In 2001, Kerry and Ginny Dennehy lost their 17-year-old son Kelty to suicide.
The same year, they launched The Kelty Patrick Dennehy Foundation to help those coping with a similar trauma and to raise funds for mental health resources.
Tragedy hit the family again in 2009 when their 23-year-old daughter Riley, who struggled with the loss of her brother for years, passed away suddenly while travelling in Asia.
Determined to help others after the loss of their two children, the Dennehys and their foundation continue the long journey of changing how Canada perceives the disease of depression.
This summer, the 60-plus-year-old parents are cycling 8,000 kilometres across Canada on their Enough is Enough Ride to end the stigma of mental illness and the lack of care for sufferers. They arrived for a rally in Brandon on Monday evening.
"This ride is deeply important to us, as charity fundraisers and as parents," Ginny said. "Since we lost our son Kelty to depression-related suicide in 2001, we have worked to ensure that young people — and families — do not have to endure the same trauma.
"Enough is Enough is the next step in this process to help provide resources, awareness and care needed by all sufferers of mental illness, regardless of age or location."
Since Kelty’s death, the foundation has raised more than $5 million. The Enough is Enough Ride aims to raise $1 million as part of the $6.7 million needed to create a Kelty Mental Health Resource Centre in every province and territory in Canada.

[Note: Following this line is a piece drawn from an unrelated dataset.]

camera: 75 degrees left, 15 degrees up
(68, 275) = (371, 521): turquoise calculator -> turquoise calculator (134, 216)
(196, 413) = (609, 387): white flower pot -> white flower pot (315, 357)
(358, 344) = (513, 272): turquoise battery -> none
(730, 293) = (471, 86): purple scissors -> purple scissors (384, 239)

The Dennehys left Whistler, B.C., on Mother’s Day with the hope of arriving at Cape Spear, N.L., in August. Along the way they’ve hosted fundraisers, awareness campaigns and talks to get their message across.

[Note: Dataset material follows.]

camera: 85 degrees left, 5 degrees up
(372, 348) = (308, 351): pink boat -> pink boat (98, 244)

Such a message becomes more essential each day. According to a foundation release, suicide continues to be the second leading cause of death for Canadian youth — the third-highest rate in the industrialized world.
Depression is forecast to be the second leading cause of disability by 2020.
Although up to 70 per cent of mental health problems begin during childhood, the release says, fewer than one-quarter of those affected have access to the services they need.
The Kelty Patrick Dennehy Foundation works with health workers, mental health organizations and community partners.
All money raised during the Enough is Enough Ride will remain within the province in which it was received.